Taylor Steele has been making great surf films for more than two decades. He gets better with each production, as he always captures not only the incredible surfing by some of the world's best, but gives viewers a look into the areas explored to find the waves on which they perform. It is in this way that, in my opinion, he is breaking down barriers between people around the world and silencing stereotypes that run rampant among Earth's dwellers. Take for example this clip from Sipping Jetstreams. In it you get a surreal glance of Morocco - not just the fabulous waves that line the coast of this special place, but of its people. They are just like you and I, living in order to live, breathing in order to breathe. There's a place we all need to go, this is one of them I need to go to.

Monday, April 23, 2012

The Van with the Plan

The recent purchase of a 1992 Toyota Previa has unlocked something I've been looking for for quite some time - the freedom to roam around the Northwest. After a horrific experience with a Volvo 240 wagon from the same year, I am so far content with the decision. Ample room for play toys like bikes, surfboards, camping equipment and musical instruments, it's a hauler of all things fun - and it forces me to get out of town on the weekends to explore and become more familiar with what this region offers. I have been to the coast twice already to surf and to Whidbey Island to camp with friends.

This past weekend I packed everything, at least what I thought was everything, and Erin and I drove to Hobucks near Neah Bay. After a full two hours of surfing and a few post-surf beers, I realized I forgot two of the most important things needed for camping - our sleeping bags. I packed the tent, pillows, the stove and most everything else, but no sleeping bags. Well, there were $110 cabins nearby, but that seemed pointless, as we were there to camp, not pay for overpriced shacks. We were left with one option - sleep in the board bags. These insulated protectors of all things foam were going to save us from a night of cold Northwest coastal temperatures. Erin slept in the 6'4" bag, with little room to move around in. She was not happy. I slept in the longboard bag - I offered it to her, I swear. 

We survived, albeit we awoke to being incredibly stiff. Her more than me, as she could barely roll over, therefore having to sleep on her back most of the evening. The sun was shining and hardly anyone else was around in what is normally a crowded campsite. I surfed for hours before we packed up and made the drive home. 
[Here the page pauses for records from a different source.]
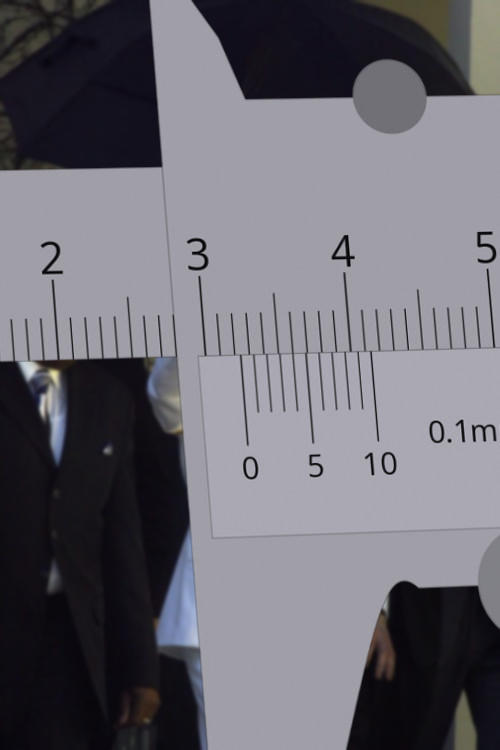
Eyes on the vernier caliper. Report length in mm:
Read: 32.4 mm
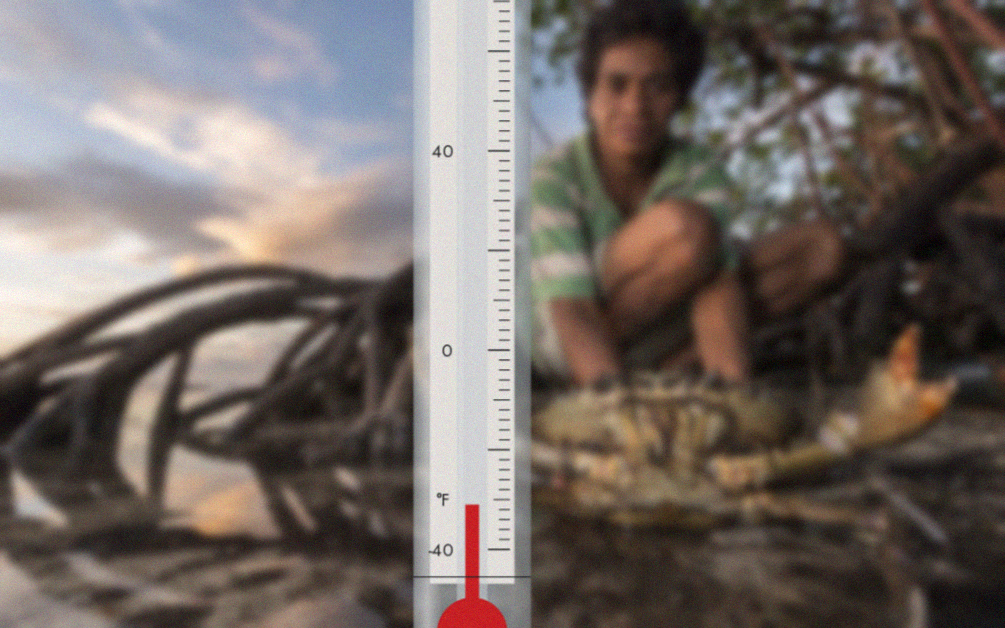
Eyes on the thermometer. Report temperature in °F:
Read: -31 °F
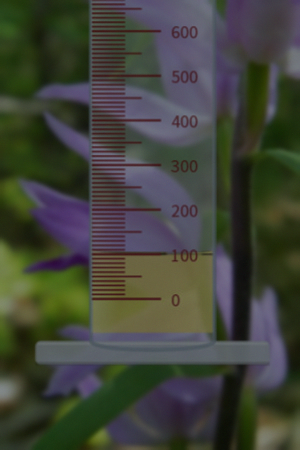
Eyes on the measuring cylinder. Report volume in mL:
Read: 100 mL
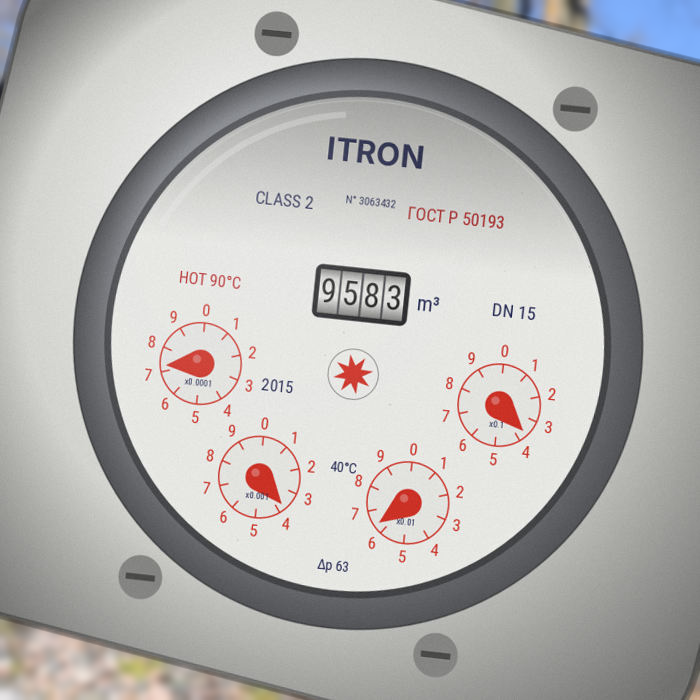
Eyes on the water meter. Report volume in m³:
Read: 9583.3637 m³
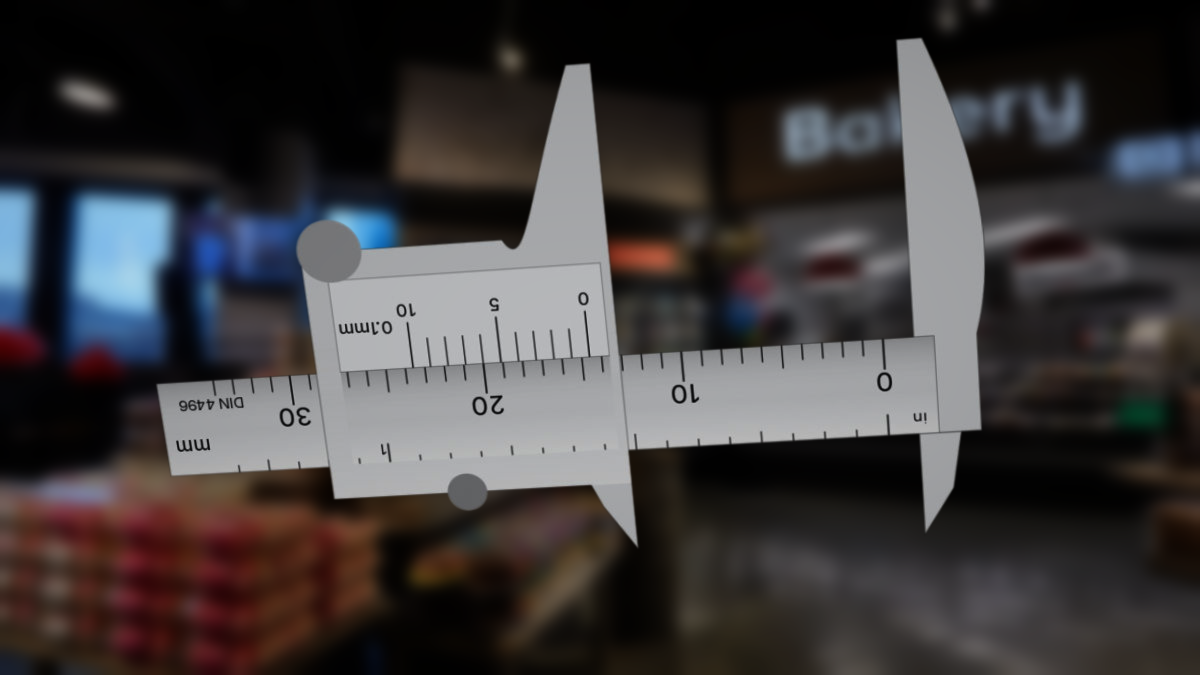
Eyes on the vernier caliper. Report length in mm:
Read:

The plan and the van got us there, the board bags gave us shelter in a pinch, and we got sunburnt. I call that a successful mission. 

Wednesday, April 18, 2012

I possibly saw the most clueless cyclist ever this morning. She was riding down 15th Ave. of all places (a super busy arterial road in Seattle, which almost all cyclists know not to travel on, as there are mellow roads one block parallel to it), no helmet, giant headphones on and swerving back and forth to the music... I get to the red light at 65th (in the van, I drove part way), she blasts right through the red light in which lots of cars were going back and forth east and west, causing one car to slam on their brakes in the middle of the intersection, the bike rider swerves and rides into the left lane to avoid being hit by another car that was legally turning right onto 15th - that driver then blares his horn at her while passing her, to which she gives the "whoot whoot" symbol with her hands in the air. It was truly unbelievable. In all of my years riding, I think this girl's stupidity tops everything I've seen...

All I could think of was, "Wow, please, someone hit this person. It's the only way they will learn." I know, this is pretty harsh, but in reality, sometimes a parent needs to bust out the belt and give that kid a good old ass whoppin'. It worked for me.